● Exercise aim
Of all the entries below, retype only the lines from the one with "thumb cmc: (576, 350)" through the one with "middle dip: (525, 273)", exactly as they appear.

● Data supplied
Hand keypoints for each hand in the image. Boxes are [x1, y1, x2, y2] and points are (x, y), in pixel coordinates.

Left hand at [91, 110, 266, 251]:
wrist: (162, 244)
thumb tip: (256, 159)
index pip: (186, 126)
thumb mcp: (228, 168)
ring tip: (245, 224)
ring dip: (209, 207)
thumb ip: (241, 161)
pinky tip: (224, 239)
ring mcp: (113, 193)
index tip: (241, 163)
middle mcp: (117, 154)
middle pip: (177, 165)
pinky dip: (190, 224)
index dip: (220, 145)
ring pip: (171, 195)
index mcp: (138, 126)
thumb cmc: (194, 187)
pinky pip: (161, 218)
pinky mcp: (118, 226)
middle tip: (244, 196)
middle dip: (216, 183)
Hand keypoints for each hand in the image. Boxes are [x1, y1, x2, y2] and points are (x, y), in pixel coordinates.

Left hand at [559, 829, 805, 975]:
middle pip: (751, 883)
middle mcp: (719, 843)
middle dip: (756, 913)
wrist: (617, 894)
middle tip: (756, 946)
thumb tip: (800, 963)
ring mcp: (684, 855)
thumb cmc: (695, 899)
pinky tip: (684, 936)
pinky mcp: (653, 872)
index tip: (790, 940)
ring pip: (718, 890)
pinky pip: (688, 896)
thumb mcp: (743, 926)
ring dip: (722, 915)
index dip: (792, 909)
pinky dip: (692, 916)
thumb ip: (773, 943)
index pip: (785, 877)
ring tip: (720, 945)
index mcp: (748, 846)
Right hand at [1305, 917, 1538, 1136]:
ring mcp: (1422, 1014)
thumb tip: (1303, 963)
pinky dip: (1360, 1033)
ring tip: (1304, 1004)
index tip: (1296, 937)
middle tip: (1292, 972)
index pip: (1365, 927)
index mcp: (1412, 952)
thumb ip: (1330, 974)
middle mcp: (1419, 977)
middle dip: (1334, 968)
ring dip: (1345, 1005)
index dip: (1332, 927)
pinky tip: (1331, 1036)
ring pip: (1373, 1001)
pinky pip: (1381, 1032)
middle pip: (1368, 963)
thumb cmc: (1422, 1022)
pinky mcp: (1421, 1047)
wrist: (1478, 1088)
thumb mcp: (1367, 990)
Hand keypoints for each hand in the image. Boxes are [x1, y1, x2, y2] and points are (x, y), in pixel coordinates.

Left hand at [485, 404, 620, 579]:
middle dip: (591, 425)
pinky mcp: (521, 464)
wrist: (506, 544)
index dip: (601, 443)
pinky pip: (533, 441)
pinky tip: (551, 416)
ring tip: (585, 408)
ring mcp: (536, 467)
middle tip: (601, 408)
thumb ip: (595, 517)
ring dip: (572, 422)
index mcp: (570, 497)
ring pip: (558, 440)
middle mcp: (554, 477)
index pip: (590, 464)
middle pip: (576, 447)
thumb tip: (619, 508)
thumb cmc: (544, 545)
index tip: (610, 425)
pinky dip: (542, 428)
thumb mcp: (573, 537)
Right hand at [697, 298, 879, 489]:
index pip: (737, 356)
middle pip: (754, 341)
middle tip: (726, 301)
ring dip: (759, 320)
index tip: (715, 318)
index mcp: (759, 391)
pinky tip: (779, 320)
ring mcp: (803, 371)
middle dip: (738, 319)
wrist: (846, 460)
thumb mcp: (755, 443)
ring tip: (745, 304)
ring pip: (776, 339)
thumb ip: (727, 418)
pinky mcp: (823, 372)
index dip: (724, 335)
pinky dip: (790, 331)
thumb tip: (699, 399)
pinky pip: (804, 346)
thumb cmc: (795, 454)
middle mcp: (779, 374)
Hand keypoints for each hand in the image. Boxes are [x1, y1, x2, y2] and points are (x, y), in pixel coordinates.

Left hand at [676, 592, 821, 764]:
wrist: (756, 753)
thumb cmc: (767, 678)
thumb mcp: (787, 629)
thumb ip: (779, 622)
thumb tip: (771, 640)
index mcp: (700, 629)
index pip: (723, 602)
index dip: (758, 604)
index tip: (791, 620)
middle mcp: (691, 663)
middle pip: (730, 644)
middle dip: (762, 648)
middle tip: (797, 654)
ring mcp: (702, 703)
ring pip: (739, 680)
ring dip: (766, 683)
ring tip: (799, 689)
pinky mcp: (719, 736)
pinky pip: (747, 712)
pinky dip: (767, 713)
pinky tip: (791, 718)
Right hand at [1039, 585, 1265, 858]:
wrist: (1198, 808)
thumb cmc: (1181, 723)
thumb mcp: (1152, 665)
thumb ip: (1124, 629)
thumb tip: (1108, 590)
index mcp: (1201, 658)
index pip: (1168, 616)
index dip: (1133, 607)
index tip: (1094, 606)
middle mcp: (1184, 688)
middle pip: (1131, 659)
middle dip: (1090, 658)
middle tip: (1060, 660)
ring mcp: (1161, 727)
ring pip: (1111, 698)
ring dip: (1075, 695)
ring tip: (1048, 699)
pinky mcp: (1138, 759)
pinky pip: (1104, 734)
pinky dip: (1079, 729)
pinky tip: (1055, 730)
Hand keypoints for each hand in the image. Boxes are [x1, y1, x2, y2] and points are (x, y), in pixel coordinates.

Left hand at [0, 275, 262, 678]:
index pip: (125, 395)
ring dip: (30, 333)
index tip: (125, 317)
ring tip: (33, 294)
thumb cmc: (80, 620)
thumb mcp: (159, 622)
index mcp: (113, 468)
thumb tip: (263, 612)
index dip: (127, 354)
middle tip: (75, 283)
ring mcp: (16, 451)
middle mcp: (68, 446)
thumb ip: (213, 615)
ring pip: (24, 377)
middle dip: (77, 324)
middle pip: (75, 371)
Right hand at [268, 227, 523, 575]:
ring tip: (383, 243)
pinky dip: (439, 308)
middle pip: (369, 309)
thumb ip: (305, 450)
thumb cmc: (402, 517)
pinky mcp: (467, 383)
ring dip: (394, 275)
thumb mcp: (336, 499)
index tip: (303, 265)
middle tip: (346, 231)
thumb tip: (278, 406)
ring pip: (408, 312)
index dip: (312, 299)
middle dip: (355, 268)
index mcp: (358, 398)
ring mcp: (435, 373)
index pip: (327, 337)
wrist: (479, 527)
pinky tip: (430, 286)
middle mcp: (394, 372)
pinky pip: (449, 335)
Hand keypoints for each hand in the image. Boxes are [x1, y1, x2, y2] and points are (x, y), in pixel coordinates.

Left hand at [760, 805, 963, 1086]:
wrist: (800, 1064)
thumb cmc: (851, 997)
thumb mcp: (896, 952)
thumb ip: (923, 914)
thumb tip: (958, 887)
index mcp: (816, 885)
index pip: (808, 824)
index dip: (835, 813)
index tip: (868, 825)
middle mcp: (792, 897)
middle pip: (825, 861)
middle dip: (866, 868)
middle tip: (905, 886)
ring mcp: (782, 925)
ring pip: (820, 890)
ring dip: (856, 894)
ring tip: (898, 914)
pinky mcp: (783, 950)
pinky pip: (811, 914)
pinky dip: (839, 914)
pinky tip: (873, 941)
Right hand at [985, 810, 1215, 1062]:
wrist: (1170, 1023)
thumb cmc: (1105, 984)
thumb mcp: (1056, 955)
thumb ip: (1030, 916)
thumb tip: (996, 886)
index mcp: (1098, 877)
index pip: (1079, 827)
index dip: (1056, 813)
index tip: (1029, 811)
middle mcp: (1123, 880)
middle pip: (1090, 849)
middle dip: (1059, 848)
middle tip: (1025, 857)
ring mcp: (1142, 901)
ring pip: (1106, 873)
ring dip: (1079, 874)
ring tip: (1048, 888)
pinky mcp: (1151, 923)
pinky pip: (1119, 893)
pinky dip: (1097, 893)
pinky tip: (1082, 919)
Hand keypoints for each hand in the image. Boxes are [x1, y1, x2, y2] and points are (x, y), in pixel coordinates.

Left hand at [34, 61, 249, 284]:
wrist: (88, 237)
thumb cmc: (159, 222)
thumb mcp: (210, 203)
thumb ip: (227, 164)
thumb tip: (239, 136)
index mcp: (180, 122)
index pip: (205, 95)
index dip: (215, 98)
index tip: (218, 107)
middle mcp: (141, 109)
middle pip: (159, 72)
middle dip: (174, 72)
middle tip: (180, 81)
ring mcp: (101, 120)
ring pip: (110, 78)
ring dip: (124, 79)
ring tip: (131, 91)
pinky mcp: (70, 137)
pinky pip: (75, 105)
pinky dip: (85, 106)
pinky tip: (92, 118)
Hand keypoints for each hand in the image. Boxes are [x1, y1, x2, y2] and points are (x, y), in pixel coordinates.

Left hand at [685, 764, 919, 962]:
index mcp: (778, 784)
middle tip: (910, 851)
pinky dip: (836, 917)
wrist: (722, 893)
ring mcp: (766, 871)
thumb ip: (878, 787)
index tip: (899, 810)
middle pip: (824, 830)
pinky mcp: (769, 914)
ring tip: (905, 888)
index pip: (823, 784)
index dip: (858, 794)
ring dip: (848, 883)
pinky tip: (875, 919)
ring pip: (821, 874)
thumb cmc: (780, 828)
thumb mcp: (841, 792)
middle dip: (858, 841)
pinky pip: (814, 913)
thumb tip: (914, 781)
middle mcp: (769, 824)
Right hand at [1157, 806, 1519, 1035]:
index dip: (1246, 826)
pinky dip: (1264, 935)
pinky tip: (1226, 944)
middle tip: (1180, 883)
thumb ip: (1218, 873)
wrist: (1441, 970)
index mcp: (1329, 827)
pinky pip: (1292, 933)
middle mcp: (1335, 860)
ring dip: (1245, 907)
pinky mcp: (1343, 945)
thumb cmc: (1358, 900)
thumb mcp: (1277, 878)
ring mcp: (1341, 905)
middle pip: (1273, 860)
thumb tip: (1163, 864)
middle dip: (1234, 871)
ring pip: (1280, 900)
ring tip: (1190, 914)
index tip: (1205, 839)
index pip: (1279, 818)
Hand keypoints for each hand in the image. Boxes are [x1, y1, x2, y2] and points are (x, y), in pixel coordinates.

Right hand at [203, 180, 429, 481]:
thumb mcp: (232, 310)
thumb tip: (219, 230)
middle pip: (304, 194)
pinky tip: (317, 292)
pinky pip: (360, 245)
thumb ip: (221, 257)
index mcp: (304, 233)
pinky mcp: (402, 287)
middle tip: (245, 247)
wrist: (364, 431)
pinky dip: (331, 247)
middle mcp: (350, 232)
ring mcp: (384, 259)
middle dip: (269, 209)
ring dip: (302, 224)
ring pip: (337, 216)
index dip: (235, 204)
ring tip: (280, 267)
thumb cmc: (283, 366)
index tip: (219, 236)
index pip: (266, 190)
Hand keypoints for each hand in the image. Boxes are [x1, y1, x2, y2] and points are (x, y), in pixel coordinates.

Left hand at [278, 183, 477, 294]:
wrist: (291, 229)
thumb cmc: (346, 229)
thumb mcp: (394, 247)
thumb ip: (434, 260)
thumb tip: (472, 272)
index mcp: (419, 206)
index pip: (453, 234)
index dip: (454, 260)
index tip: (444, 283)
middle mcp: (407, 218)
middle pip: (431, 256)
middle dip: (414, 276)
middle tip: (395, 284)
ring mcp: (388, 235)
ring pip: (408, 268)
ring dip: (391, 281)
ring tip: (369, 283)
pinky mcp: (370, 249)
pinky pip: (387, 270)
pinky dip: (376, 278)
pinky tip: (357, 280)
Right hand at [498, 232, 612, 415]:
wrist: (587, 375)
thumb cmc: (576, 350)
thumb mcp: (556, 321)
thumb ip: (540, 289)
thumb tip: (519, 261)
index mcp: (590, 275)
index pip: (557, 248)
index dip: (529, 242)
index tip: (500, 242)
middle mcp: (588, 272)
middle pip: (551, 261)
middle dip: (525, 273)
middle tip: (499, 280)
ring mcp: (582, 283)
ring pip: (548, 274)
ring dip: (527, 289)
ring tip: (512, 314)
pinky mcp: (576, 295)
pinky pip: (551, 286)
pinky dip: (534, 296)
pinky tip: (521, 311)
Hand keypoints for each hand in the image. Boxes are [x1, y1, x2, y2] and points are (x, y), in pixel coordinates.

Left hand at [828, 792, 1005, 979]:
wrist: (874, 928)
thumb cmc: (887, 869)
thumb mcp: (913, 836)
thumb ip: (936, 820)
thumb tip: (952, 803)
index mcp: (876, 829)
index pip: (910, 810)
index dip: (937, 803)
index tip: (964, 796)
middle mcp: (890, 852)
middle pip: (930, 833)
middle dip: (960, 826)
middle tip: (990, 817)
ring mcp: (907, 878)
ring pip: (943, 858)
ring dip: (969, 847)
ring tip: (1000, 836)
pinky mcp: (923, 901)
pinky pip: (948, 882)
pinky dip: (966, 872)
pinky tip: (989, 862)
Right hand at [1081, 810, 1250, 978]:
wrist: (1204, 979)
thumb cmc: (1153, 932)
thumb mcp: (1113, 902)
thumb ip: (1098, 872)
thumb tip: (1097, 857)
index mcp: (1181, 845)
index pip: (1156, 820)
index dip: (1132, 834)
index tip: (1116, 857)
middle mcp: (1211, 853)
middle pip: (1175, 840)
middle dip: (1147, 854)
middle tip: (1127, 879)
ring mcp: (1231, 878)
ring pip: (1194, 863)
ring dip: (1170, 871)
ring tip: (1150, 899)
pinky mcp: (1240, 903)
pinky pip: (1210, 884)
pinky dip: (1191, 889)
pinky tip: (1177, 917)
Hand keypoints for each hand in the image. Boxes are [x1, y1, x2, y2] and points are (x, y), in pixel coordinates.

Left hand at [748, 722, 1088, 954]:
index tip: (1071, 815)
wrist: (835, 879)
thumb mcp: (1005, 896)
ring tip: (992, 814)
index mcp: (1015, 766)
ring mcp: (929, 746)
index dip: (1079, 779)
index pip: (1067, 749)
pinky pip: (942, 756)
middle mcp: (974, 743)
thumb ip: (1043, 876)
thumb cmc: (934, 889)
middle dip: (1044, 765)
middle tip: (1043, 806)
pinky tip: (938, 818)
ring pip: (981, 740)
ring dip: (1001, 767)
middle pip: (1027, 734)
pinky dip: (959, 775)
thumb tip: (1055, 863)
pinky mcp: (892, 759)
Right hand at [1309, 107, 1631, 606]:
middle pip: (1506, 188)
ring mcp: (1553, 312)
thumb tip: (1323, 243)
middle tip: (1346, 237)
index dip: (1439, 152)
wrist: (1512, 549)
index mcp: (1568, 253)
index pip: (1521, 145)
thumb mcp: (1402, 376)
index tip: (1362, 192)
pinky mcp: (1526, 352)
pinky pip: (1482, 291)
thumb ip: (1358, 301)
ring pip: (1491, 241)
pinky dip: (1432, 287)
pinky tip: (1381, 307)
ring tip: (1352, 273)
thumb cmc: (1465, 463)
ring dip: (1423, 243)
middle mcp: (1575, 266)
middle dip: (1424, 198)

● Completed task
thumb cmc: (576, 350)
thumb mcp: (556, 321)
thumb ip: (540, 289)
thumb tip: (519, 261)
index mcp: (590, 275)
index pip: (557, 248)
index dip: (529, 242)
index tip: (500, 242)
middle mcp: (588, 272)
middle pip: (551, 261)
middle dip: (525, 273)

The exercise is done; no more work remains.